The reason we're abstracting over the underlying PR is that, ideally, content editors shouldn't need to know or care about the Git side of things. Lack of robustness makes this challenging for demanding use cases like yours, but in the end, what you really want is less GitHub for your editors, not more.

If I'm understanding correctly, optimal support for your use case requires:

There are potential solutions for all of these, including #1850/#53 and #1669, but the email notification bit is tricky if that notification should be triggered from and lead back to Netlify CMS. Have to give that a think.

rdebeasi commented 5 years ago

Yeah, I think you summed it up nicely. (#1617 would also be useful.) It would be great if contributors didn't need to context-switch and could do everything in either GitHub or Netlify CMS.

That said, there's a surprisingly large amount of functionality in issues and PRs that would have to be abstracted away in Netlify CMS. If I were implementing these features, I would be worried that I might accidentally rewrite GitHub. :wink: Do the benefits of that abstraction justify the additional complexity?

Thanks again for looking into this!

erquhart commented 5 years ago

The functionality we'd cover in Netlify CMS would work the same regardless of the backend in use (though each backend would need to provide an implementation). All I'm envisioning for now is review/discussion (comments in GitHub) and annotations for things like entry status (labels in GitHub).

rdebeasi commented 5 years ago

Cool, that sounds great to me. That would be much nicer than having a link to the GitHub PR.

Would you like me to close this issue and/or file new ones? Is there a label that I could use to keep track of editorial workflow issues?

erquhart commented 5 years ago

This can be kept open as it covers a specific use case on top of the underlying requirements. Looks like you found all of the related issues, you can add #1669 as well for using PR labels to indicate workflow participation.

stale[bot] commented 4 years ago

This issue has been automatically marked as stale because it has not had recent activity. It will be closed if no further activity occurs. Thank you for your contributions.

rdebeasi commented 4 years ago

Not stale. Thank you!!

erquhart commented 4 years ago

We should consider an optional link to the underlying PR/MR. The stuff I mentioned would be great but we need a stopgap.

lbarker commented 3 years ago

@erquhart Hello! We've implemented Netlify CMS for our GitLab marketing website and need this feature verbatim. Our issue for this is here.

In the current state, our content editors must create a draft in Netlify CMS, go back to GitLab to find the merge request, and then view the review app to preview changes.

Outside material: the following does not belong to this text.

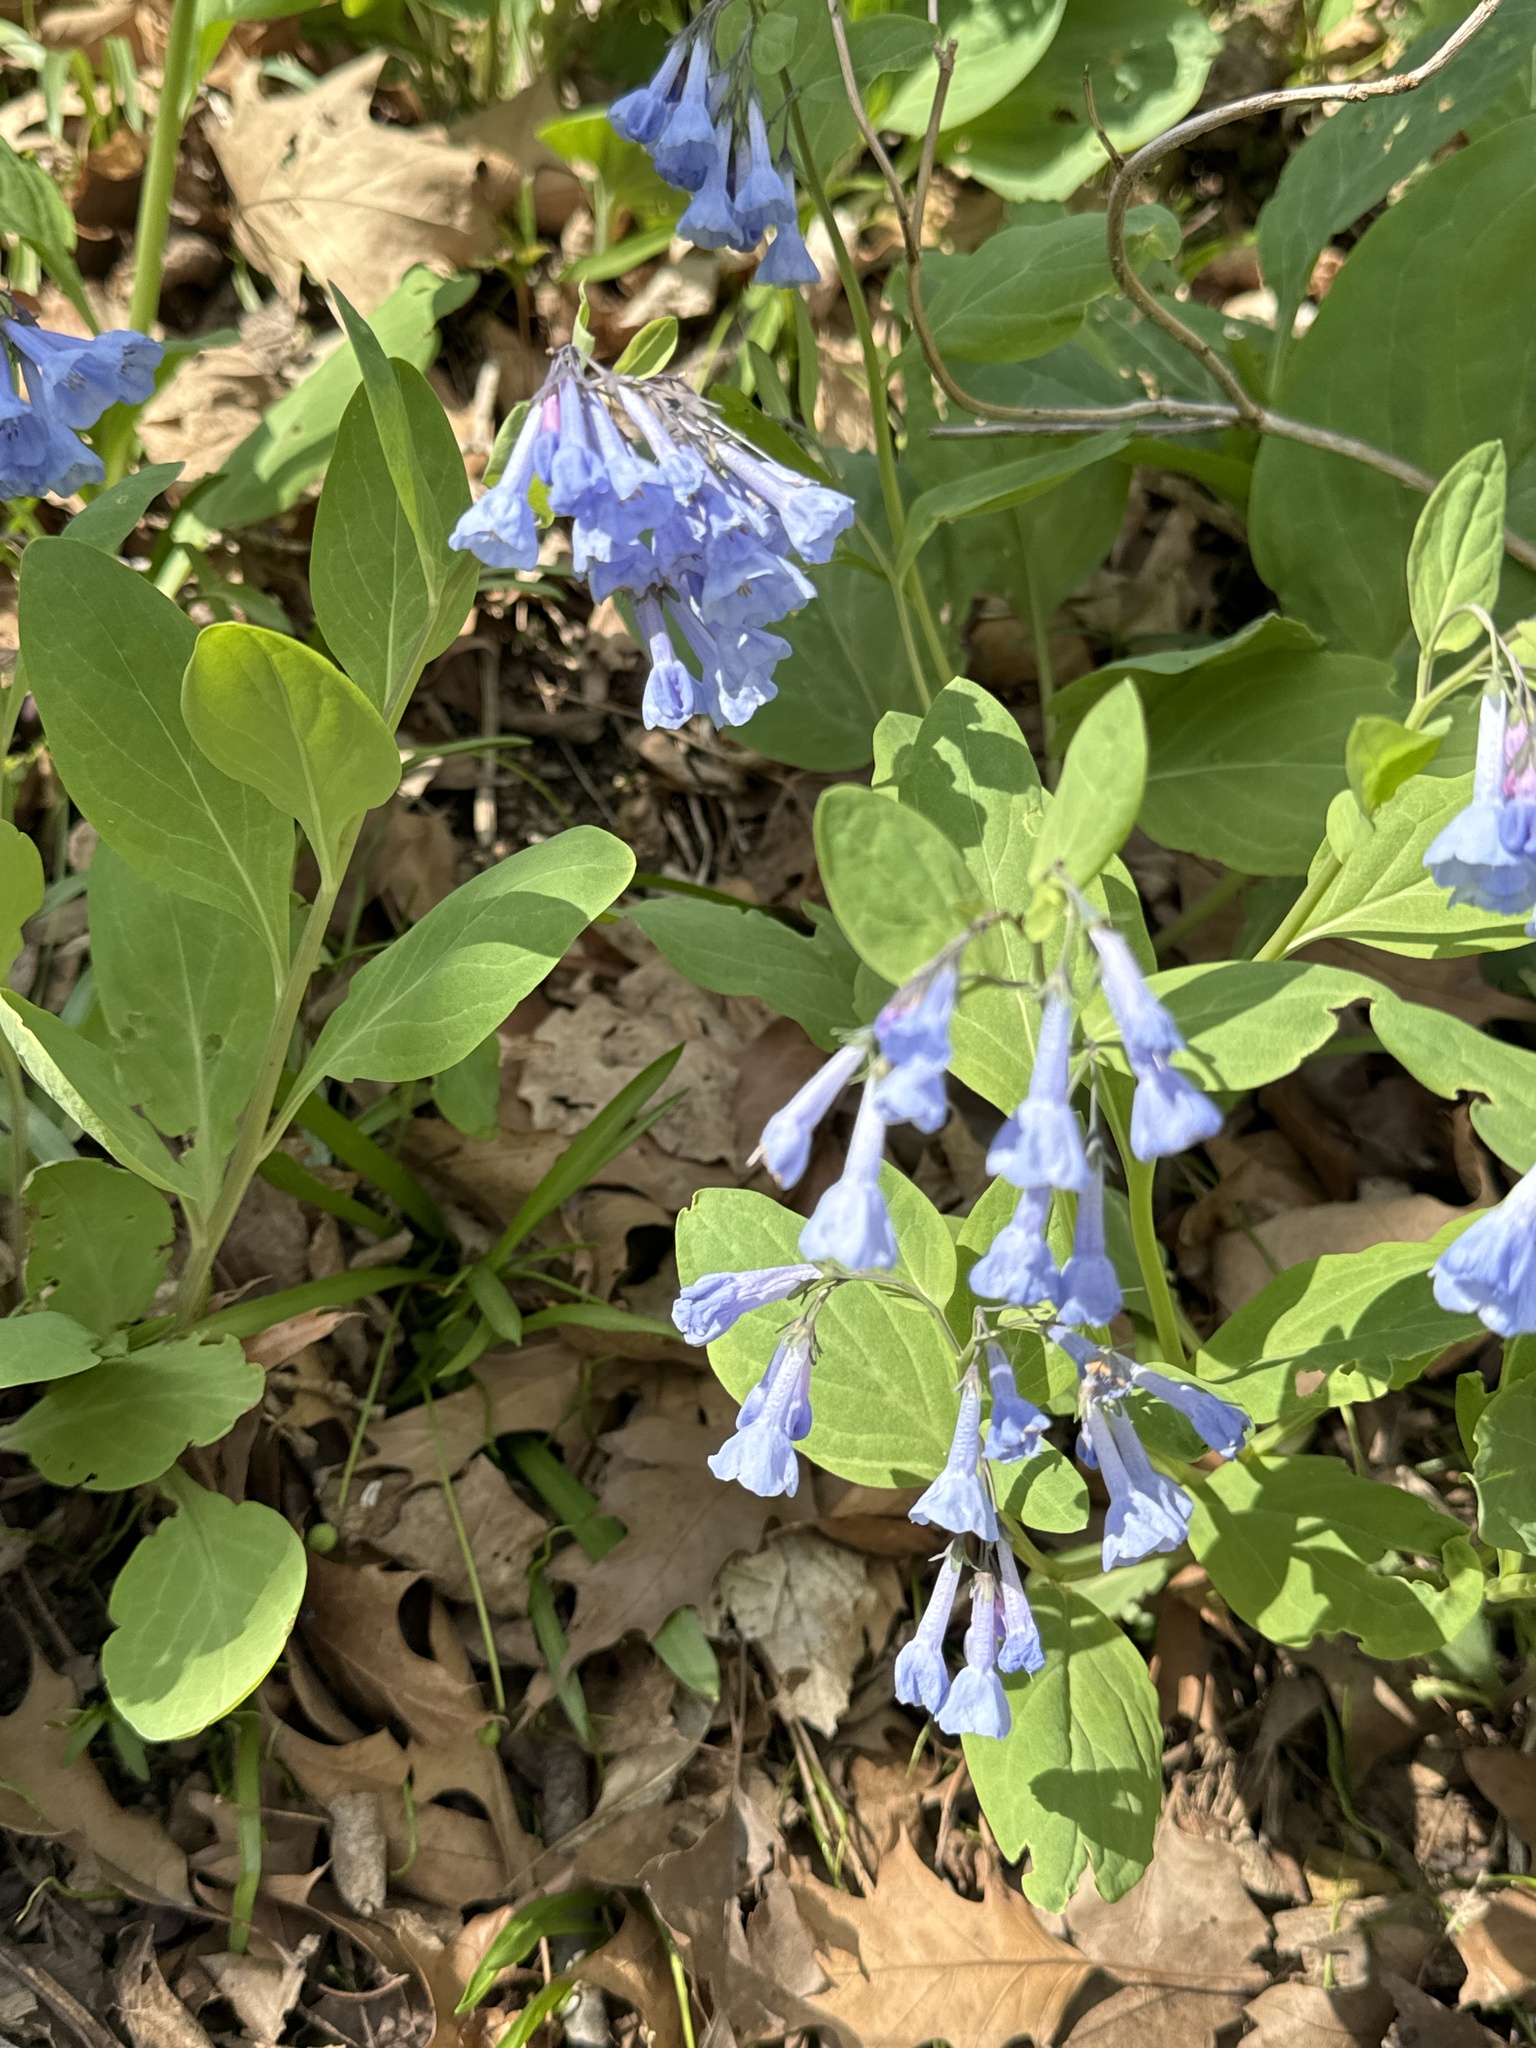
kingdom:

We have this process documented in our handbook here.

Having a direct link from the draft in Netlify CMS to the merge request in GitLab would be a significant feature for our content editors.

A possible stopgap solution is linking directly to the branch open in GitLab/GitHub. This still requires the user to navigated to the MR from there, but it is more direct. Here's an example branch in GitLab opened from Netlify CMS for our use case.

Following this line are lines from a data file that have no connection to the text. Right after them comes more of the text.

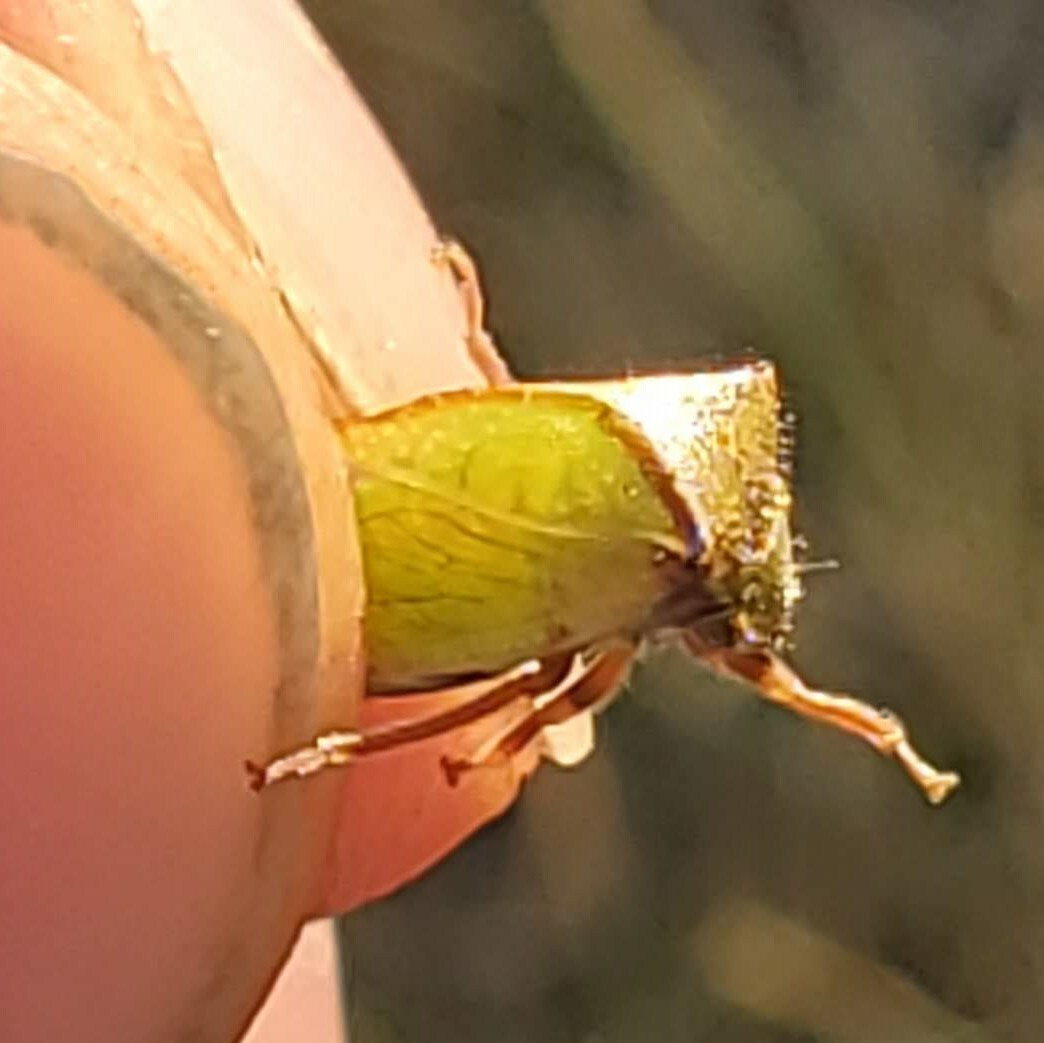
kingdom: Animalia
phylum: Arthropoda
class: Insecta
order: Hemiptera
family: Membracidae
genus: Stictocephala
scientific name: Stictocephala basalis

Could we add a link to the Netlify CMS editing UI after a draft is successfully saved & branch is opened? I imagine the link structure could be something like this: repo/-/tree/cms_label_prefix/collection_name/{{file_name}}

erezrokah commented 3 years ago

Hi @lbarker, see @erquhart comment about abstraction:

The reason we're abstracting over the underlying PR is that, ideally, content editors shouldn't need to know or care about the Git side of things. Lack of robustness makes this challenging for demanding use cases like yours, but in the end, what you really want is less GitHub for your editors, not more.

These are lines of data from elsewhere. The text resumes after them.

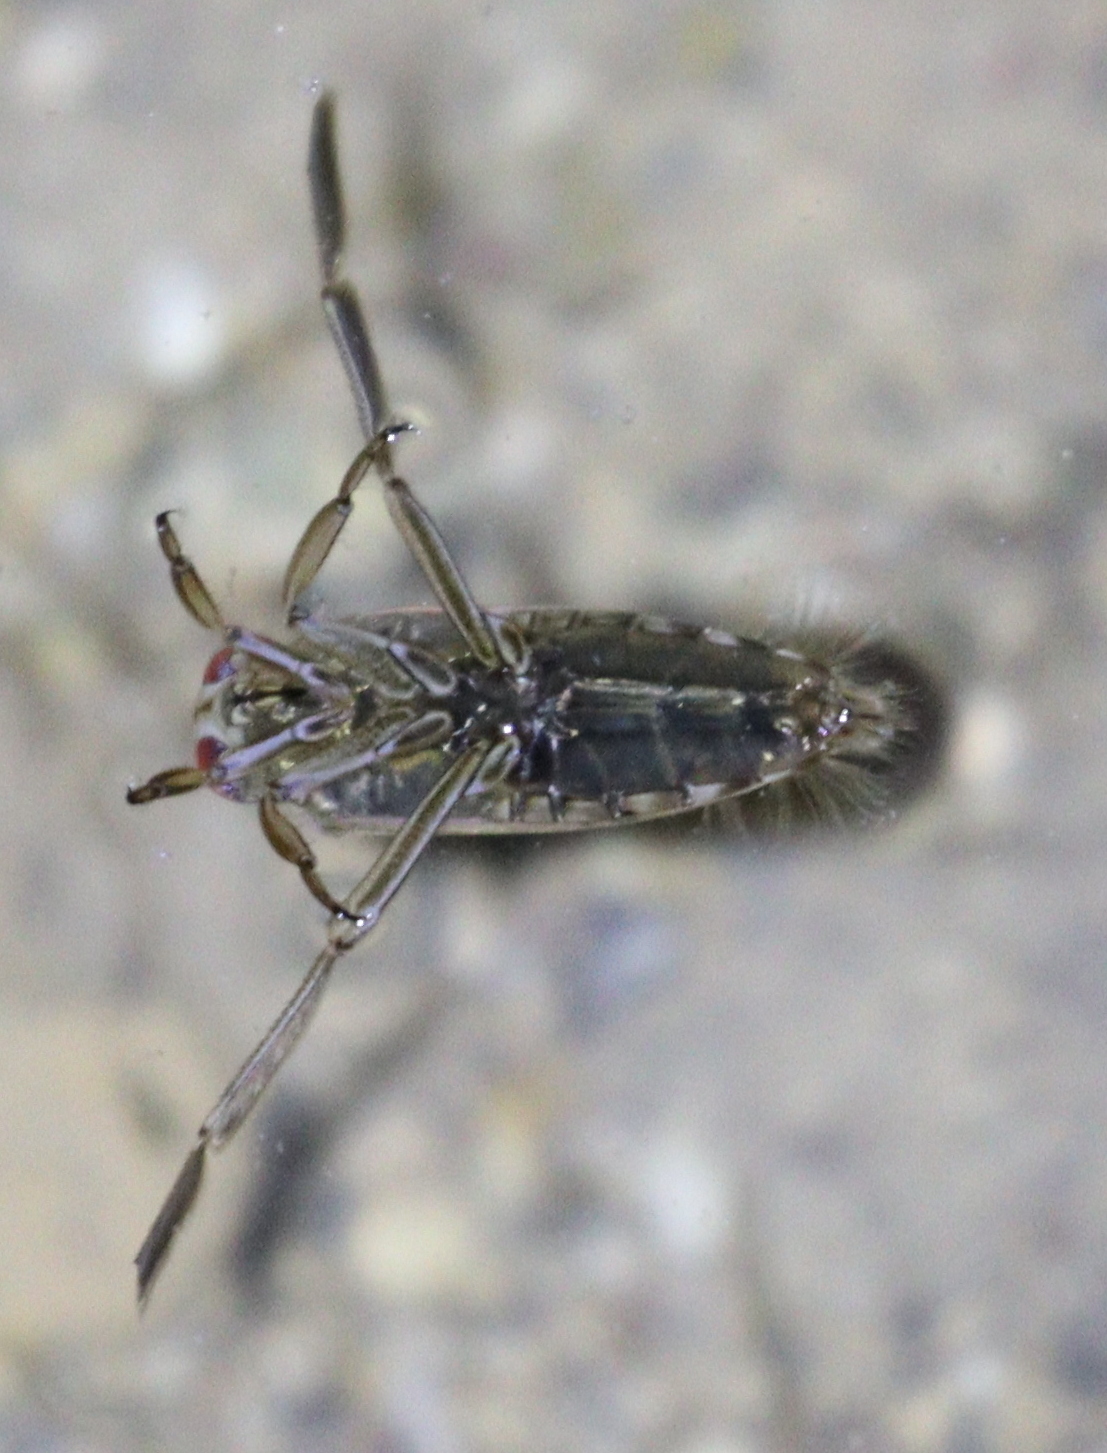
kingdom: Animalia
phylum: Arthropoda
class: Insecta
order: Hemiptera
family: Notonectidae
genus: Notonecta
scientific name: Notonecta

May I suggest another approach for your use case?

  1. The CMS supports preview links, which means that if you add a commit status to your PRs with a URL, the CMS should show it in the editor (see https://www.netlifycms.org/docs/deploy-preview-links/#using-deploy-preview-links). From there editors should be able to directly access whatever external page you'd like.
  2. For assigning PR reviewers - ideally we would allow that in the CMS, but would using code owners work for your use case. I can see it's already configured in the repo.